Gradient fetching


#1

I am trying to modify how a framework would store the gradients in memory and retrieve them while doing Forward or Back propagation, so I would like to know how actually mxnet fetches the gradients from memory and distribute them to the nodes of the network.


#2

In MXNet Gluon, the gradient is stored on the parameters. If you do everything from scratch, you can allocate space for the gradient using .attach_grad on the NDArray holding your parameter, have a look at this tutorial here, where a linear regression is done from scratch. You have the same example using the built-in layers here

You almost never need to do this manually though, as it is taken care for you when you use the built-in layers, like Conv2D or Dense. The gradients are calculated automatically using automatic differentiation (autograd) in the autograd.record() scope. Then you call .backward() on your loss and the gradients with respect to your loss is computed.

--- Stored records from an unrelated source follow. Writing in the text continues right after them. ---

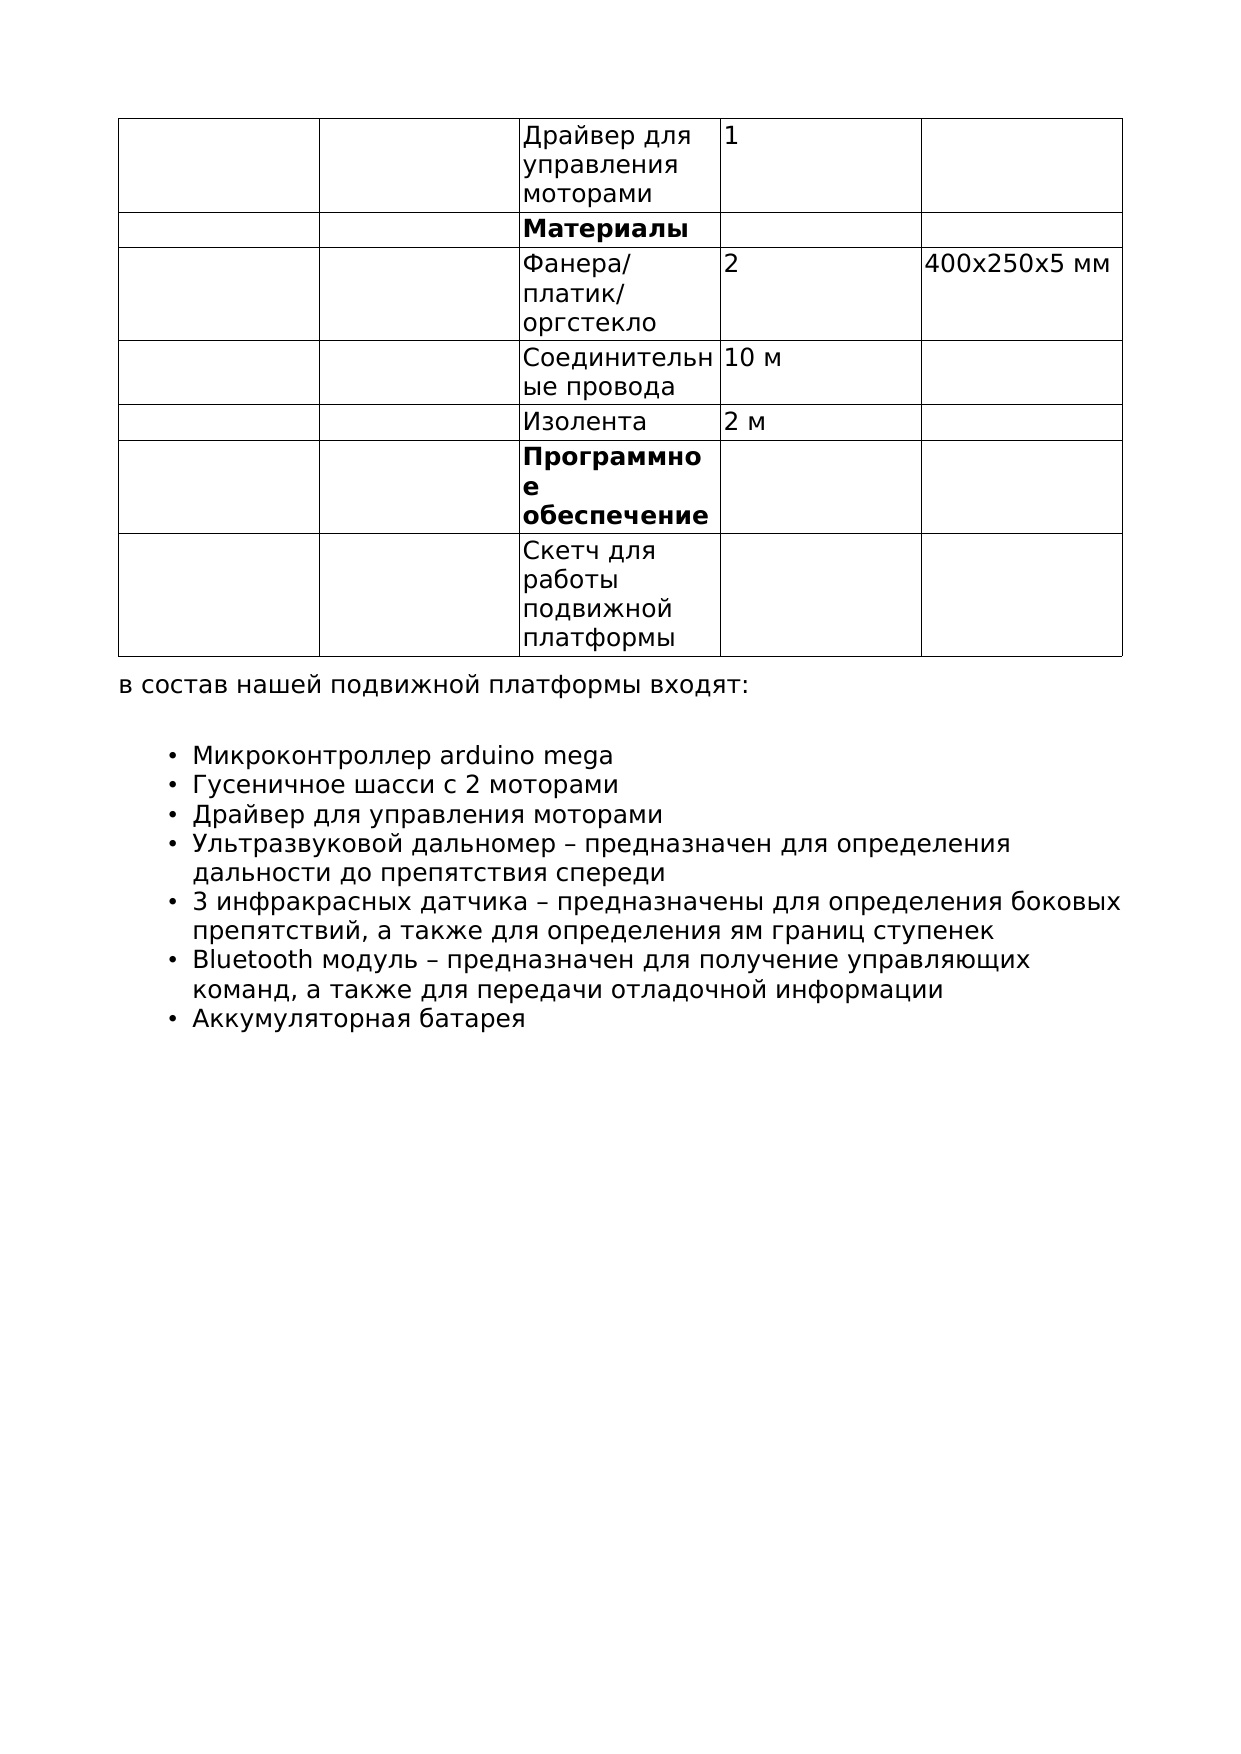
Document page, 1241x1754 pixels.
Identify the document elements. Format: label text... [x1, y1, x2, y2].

table_cell [119, 534, 319, 656]
table_cell 2 [721, 248, 921, 340]
list Микроконтроллер arduino mega [177, 742, 1122, 771]
table_cell [721, 213, 921, 247]
table_cell [119, 341, 319, 404]
table_cell [320, 248, 519, 340]
table_cell [922, 405, 1122, 439]
list Гусеничное шасси с 2 моторами [177, 771, 1122, 800]
table_cell Фанера/платик/оргстекло [520, 248, 720, 340]
table_cell [922, 441, 1122, 533]
table_cell Скетч для работы подвижной платформы [520, 534, 720, 656]
text в состав нашей подвижной платформы входят: [118, 670, 1122, 699]
table_cell Материалы [520, 213, 720, 247]
table_cell [922, 341, 1122, 404]
list Драйвер для управления моторами [177, 800, 1122, 829]
table_cell [119, 248, 319, 340]
table_cell Изолента [520, 405, 720, 439]
table_cell 2 м [721, 405, 921, 439]
table_cell Драйвер для управления моторами [520, 119, 720, 212]
table_cell [320, 534, 519, 656]
table_cell 10 м [721, 341, 921, 404]
table_cell [922, 534, 1122, 656]
table_cell [922, 119, 1122, 212]
table_cell [320, 441, 519, 533]
table_cell [320, 119, 519, 212]
table_cell [119, 441, 319, 533]
table_cell [119, 405, 319, 439]
table_cell 1 [721, 119, 921, 212]
table_cell [320, 213, 519, 247]
list Аккумуляторная батарея [177, 1004, 1122, 1033]
table_cell [721, 534, 921, 656]
table_cell Программное обеспечение [520, 441, 720, 533]
table_cell [320, 405, 519, 439]
list 3 инфракрасных датчика – предназначены для определения боковых препятствий, а также для определения ям границ ступенек [177, 887, 1122, 946]
table_cell [119, 213, 319, 247]
table_cell [922, 213, 1122, 247]
table_cell 400х250х5 мм [922, 248, 1122, 340]
list Ультразвуковой дальномер – предназначен для определения дальности до препятствия спереди [177, 829, 1122, 887]
table_cell [721, 441, 921, 533]
list Bluetooth модуль – предназначен для получение управляющих команд, а также для передачи отладочной информации [177, 946, 1122, 1004]
table_cell [119, 119, 319, 212]
table_cell Соединительные провода [520, 341, 720, 404]
table_cell [320, 341, 519, 404]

You can then apply the gradients to your parameters for example like that for the basic SGD algorithm:

for param in params:
    param[:] = param - lr * param.grad

But in most cases you would use a Trainer that would do that for you on the set of parameters that you have assigned to it. The Trainer takes an optimizer algorithm with corresponding parameters and a set of parameters to update. After running a batch, you call the Trainer and ask it to update your weights. The code looks like that:

trainer = gluon.Trainer(net.collect_params(), 'sgd', {'learning_rate': 0.0001})
...
    # inside the training loop
    trainer.step(batch_size)

Read the tutorials on: MXNet the straight dope it will give you a better understanding of how the frameworks work, or you can get started with the 60 minutes intro course here

If you need more fine-grained control of the gradient computation themselves, you can use a custom operator so that you control the backward pass as well. Have a look at this CustomOp here that is used for CNN activation visualization.


#3

Would it be the same if I use module API and use the function backward of the module class?